=== Section Start ===

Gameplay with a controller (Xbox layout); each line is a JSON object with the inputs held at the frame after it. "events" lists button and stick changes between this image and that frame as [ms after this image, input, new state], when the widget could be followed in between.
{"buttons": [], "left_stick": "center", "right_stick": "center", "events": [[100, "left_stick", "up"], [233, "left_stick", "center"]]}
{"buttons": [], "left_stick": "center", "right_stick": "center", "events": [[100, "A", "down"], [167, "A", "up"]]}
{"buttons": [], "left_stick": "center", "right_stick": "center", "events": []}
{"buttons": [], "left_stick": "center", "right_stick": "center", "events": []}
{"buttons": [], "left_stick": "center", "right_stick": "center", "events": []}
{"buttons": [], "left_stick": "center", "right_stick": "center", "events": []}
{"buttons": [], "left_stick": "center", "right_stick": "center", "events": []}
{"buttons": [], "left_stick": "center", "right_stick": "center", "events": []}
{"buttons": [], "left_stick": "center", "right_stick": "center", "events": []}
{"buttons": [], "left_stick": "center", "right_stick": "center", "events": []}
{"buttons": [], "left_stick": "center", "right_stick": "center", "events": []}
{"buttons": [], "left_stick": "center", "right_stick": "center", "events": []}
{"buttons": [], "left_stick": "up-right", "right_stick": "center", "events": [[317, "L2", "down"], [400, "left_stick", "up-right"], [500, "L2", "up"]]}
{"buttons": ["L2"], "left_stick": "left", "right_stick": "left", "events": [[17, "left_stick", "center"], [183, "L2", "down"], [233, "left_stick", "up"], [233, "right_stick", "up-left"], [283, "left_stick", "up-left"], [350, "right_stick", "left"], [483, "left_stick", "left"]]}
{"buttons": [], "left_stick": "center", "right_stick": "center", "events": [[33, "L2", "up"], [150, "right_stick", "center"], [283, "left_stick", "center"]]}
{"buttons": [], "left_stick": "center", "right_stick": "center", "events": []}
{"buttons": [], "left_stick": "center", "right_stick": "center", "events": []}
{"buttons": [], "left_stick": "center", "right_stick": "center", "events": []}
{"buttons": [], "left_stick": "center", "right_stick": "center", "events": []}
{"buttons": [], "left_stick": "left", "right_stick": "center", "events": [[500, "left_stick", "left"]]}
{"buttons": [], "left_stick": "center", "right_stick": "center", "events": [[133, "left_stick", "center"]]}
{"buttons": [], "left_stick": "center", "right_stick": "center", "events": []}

=== Section End ===

[WHAT TO DO] Given the listing above, print all of it word for word.

[OUTPUT OF THE EXERCISE]
Gameplay with a controller (Xbox layout); each line is a JSON object with the inputs held at the frame after it. "events" lists button and stick changes between this image and that frame as [ms after this image, input, new state], when the widget could be followed in between.
{"buttons": [], "left_stick": "center", "right_stick": "center", "events": [[100, "left_stick", "up"], [233, "left_stick", "center"]]}
{"buttons": [], "left_stick": "center", "right_stick": "center", "events": [[100, "A", "down"], [167, "A", "up"]]}
{"buttons": [], "left_stick": "center", "right_stick": "center", "events": []}
{"buttons": [], "left_stick": "center", "right_stick": "center", "events": []}
{"buttons": [], "left_stick": "center", "right_stick": "center", "events": []}
{"buttons": [], "left_stick": "center", "right_stick": "center", "events": []}
{"buttons": [], "left_stick": "center", "right_stick": "center", "events": []}
{"buttons": [], "left_stick": "center", "right_stick": "center", "events": []}
{"buttons": [], "left_stick": "center", "right_stick": "center", "events": []}
{"buttons": [], "left_stick": "center", "right_stick": "center", "events": []}
{"buttons": [], "left_stick": "center", "right_stick": "center", "events": []}
{"buttons": [], "left_stick": "center", "right_stick": "center", "events": []}
{"buttons": [], "left_stick": "up-right", "right_stick": "center", "events": [[317, "L2", "down"], [400, "left_stick", "up-right"], [500, "L2", "up"]]}
{"buttons": ["L2"], "left_stick": "left", "right_stick": "left", "events": [[17, "left_stick", "center"], [183, "L2", "down"], [233, "left_stick", "up"], [233, "right_stick", "up-left"], [283, "left_stick", "up-left"], [350, "right_stick", "left"], [483, "left_stick", "left"]]}
{"buttons": [], "left_stick": "center", "right_stick": "center", "events": [[33, "L2", "up"], [150, "right_stick", "center"], [283, "left_stick", "center"]]}
{"buttons": [], "left_stick": "center", "right_stick": "center", "events": []}
{"buttons": [], "left_stick": "center", "right_stick": "center", "events": []}
{"buttons": [], "left_stick": "center", "right_stick": "center", "events": []}
{"buttons": [], "left_stick": "center", "right_stick": "center", "events": []}
{"buttons": [], "left_stick": "left", "right_stick": "center", "events": [[500, "left_stick", "left"]]}
{"buttons": [], "left_stick": "center", "right_stick": "center", "events": [[133, "left_stick", "center"]]}
{"buttons": [], "left_stick": "center", "right_stick": "center", "events": []}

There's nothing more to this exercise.